TomoLowとYui Muginoをスタジオに呼んで、いつもだったら「今日は〇〇というアーティスト向けの曲を作ろう。コンセプトは〇〇で〜」っていう話からスタートするのですが、今回は「自分たちの音楽を作ろう。制限は何もない」っていうところからスタートしました。“Girl Crush”っていうテーマは僕が出したんですけど、それも3人で話していくうちに生まれてきたもので。クリエイターを主役にしたいという思いがあったので、憧れのアーティストに曲を提供するっていうストーリーが思い浮かんで。憧れの存在に楽曲提供できるという嬉しさ、栄光もある反面、自分の作品が他者のものになっていくという恐怖もある。そういう話を描きたいなと。
本当はあまりネタバレする気はなかったのですが、「ARI」っていうのはAriana Grandeをイメージしていて。主人公の女性はSSWとして活動もしているけど、今回Ariana Grandeに楽曲を提供することになった。それに対するジェラシーや羨望といったクリエイターならではの葛藤を表現したつもりです。Yui Muginoには僕のスマホに書き溜めたアイデアノートを渡しつつ、「Ariana Grandeに対するメッセージ」「自分のクリエイター・SSWとしての等身大の気持ち」みたいな内容を表現してほしいとリクエストしてちゃんと悩んでもらいましたね(笑)。
――トラック面、サウンド面はいかがでしょうか。
セッションなので、今言ったような作業が行われている傍ら、主にTomoLowがビートを組んでいきました。僕が挙げた「Ariana Grande」っていうワードから着想を得ていて、2人にディレクションするというよりは、僕が投げたコンセプトに対して、2人がそれぞれ玉を投げ返してくれる。それに対して僕も「じゃあこうしよう」「ここはこうじゃない?」っていう感じで意見を出していく。そんな感じで制作は進行しました。
――制作はスームズに?
3、4時間のセッションである程度曲を完成させてからは、それぞれ持ち帰って結構悩んだんじゃないかな。やっぱり自分たちの作品だからっていう良い緊張感、責任感もあるし。パッと取り掛かって、3日後にはできたっていう感じではないです。
でも、これからはどんどんスピーディーに仕上げられるんじゃないかなという感覚はあります。クリエイターが楽しく作るっていうことがポイントで、それを引き出せばいいって気付いたので、彼らがカッコいいと思えるイメージを共有できれば一気にたどり着けられるはず。
――「世界で通用する水準のポップスを」という話が出ましたが、やはり意識するのは北米を中心としたR&B、もしくはヒップホップでしょうか。

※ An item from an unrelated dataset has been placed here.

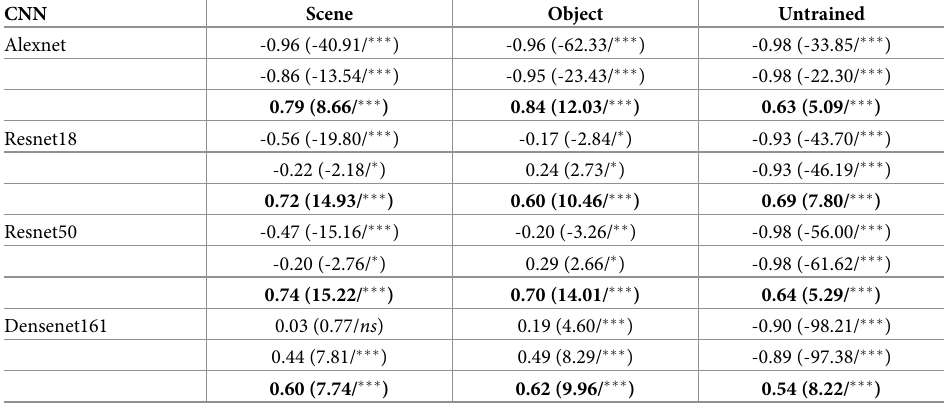
Each of the untrained CNNs was the average of 100 random weight initialized CNNs. The first two rows of each CNN are Euclidean distance measures of “Same Object/Different Configuration” and “Different Object/Same Configuration” respectively. The bolded third row of each CNN are the index measures. Coefficients ( r ) were calculated separately for each image set and then averaged over all the image sets in a collection. The coefficients were tested at the group level against zero using two-tailed t tests and the resulting t and p values are reported in parentheses. Results include the r value, the t-value, and p-value in [r/(t/p)] format. ��� p < .001 �� p <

アジアやヨーロッパ、もしくはアフリカであろうと、どこで聴かれてもいいとは思っています。ただ、別にそこまで強く意識しているわけではないですが、最終的にわかりやすい目標というと、やはり北米で評価されるということにはなってしまいますよね。でも、一番意識しているのは、シンプルに「すげー多くの人に聴かれる」っていうことです(笑)。海外では当たり前なのであまり大きな声で言うのも嫌なのですが、クリエイターがカッコいいものを作って、それをたくさんの人が聴いてくれる。そしてその作品を作ったクリエイターが世界中のリスナーから評価される。そんな世の中になってくれたらいいなと思っています。
――個人的に、「ARI」には少しオリエンタルな要素も感じられました。これは意図的でしょうか。

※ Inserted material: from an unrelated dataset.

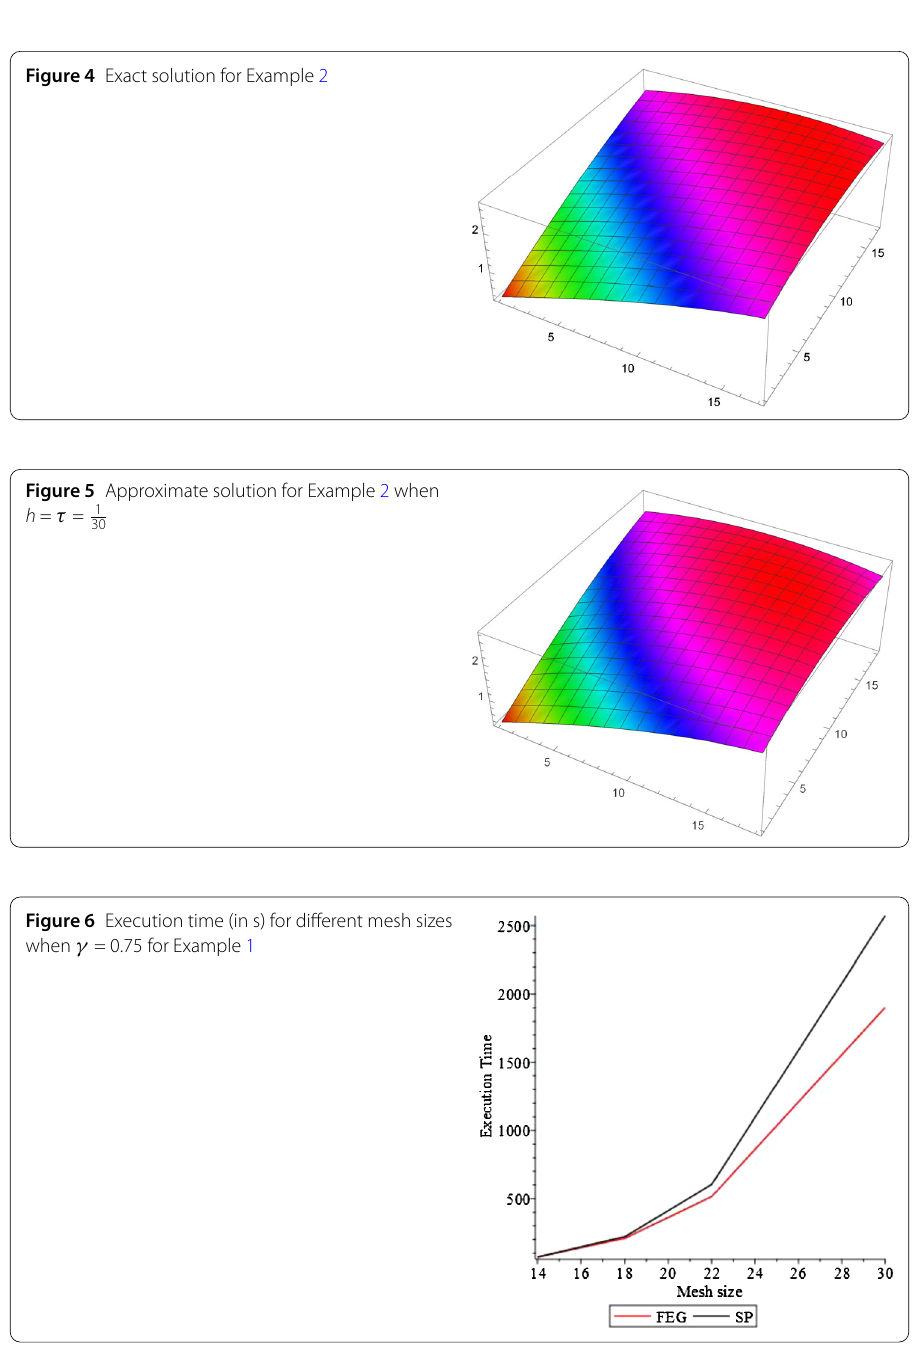
and with the exact solution w ( x , y , t ) = e t sin ( x + y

意識しました。世界水準のサウンドを作りたいといっても、別に僕らが日本人であることを隠す必要はない。英語のポップスを作ってるからといって、アメリカ人になりすます気はもちろんないですし。むしろ世界のフィールドで戦うなら、自分のアイデンティティや強みを最大限出さないと。別に和太鼓や三味線を何の文脈もなく取り入れるということではないですが、自分の中から湧き出るような日本っぽさ、アジアっぽさは隠したくないですね。
――世界中のクリエイターと仕事をしてきたRyo Itoさんは、日本のクリエイターの傾向、特徴をどのように捉えていますか。

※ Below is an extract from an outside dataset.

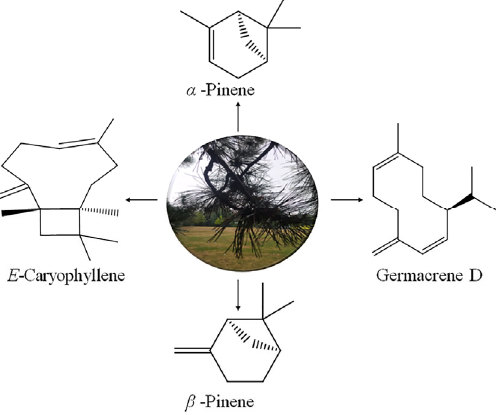
Figure 1. Molecular structures of the identified dominant components of the essential oil of Pinus nigra needles.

スキルが高い人は沢山いる。あとは良くも悪くも島国的だなと。海外からの影響も受けつつ、国内で独自の進化、発展を遂げてるというか。そこは唯一無二の魅力になる反面、海外との同時代性が出しにくい。もっとオープン・マインドになれれば、より高いレベルに到達できるのに、個人的には「もったいないな」とずっと思っています。
――そういったガラパゴスな一面というのは、クリエイターと音楽業界、両方に深く根ざす問題ですよね。
そう思います。Spotifyが中々上陸しなかったことも象徴的ですけど、やはり「新しいものが入ってこない方がいい」と考える人が少なくない。さっきも言った通り、日本独自の素晴らしい側面もいっぱいあるんです。でも、そろそろ海外とコミットしてもいいんじゃない? って思いますね。
――確かに。
ただ、既存の業界や大きい会社の中からそれを変えていくのが大変なことも知っています。だからこそ、僕らのような小さくてインディペンデントな存在が、もし世界で評価されたら。大げさに言ってしまえばビルボード・チャートのトップに輝いたり、グラミー受賞したりしたら、これまでの凝り固まった慣習はぶっ飛ぶと思います。日本の音楽業界中の掌がパタパタを返る瞬間を目のあたりにするのを楽しみにしています(笑)。
――xpxpとしての今後の動きについてはどのように考えていますか?
今は自分たちが良いと思える作品を発表していければと考えています。それを海外のリスナーにどうやってリーチさせるのかっていうことも、日々勉強しながら試行錯誤しています。例えばストリーミング・サービスでのPR方法など、まだ日本では方法論が確立していないし、仕組みもできていないけど、海外からの情報やノウハウをいち早く取り入れて実行できるチームにしたい。
あとはやっぱり作品をコンスタントに発表するのが大事だと思うので、この先2年くらいは積極的に動いていきたいな。
――次の作品もすでに取り掛かっていたり?
はい。まさに今日、LAでセッションが行われいて、すでに歌詞のアイデアやコンセプトは向こうに投げているので、あとでオンラインでセッションに参加する予定です。
今後も色々なクリエイター、アーティストとコラボしていきたいと考えているのですが、日本だとメジャーで活躍しているアーティストは、色々な制約などで難しかったりする。事務所やメーカーがアーティストを大切にしすぎるというか、逆にいうとアーティストに自主性を持たせないというか。アーティストもインディペンデントなマインドを持つことで、もっと自由と責任をもって活動できるはず。そういう部分もこれからひっくり返していけたらなって考えています。
あとリミックスはどんどんやっていこうと思っていて、世界ではリミックスこそがブレイクの切っ掛けになっているし、クリエイター同士のコミニケーションツールにもなる。一発目として「ARI」のRyosuke “Dr.R” Sakai Remixをリリースしました。DOCはちゃんみな、milet、AK-69、Poppyなどプロデュースする、いま日本で一番カッコイイ音出すクリエイター。これを皮切りに、多くのプロデューサーがリミックスに参加できる環境も作っていきたいと思っています。我こそはってプロデューサーがいたら、ぜひ連絡ください!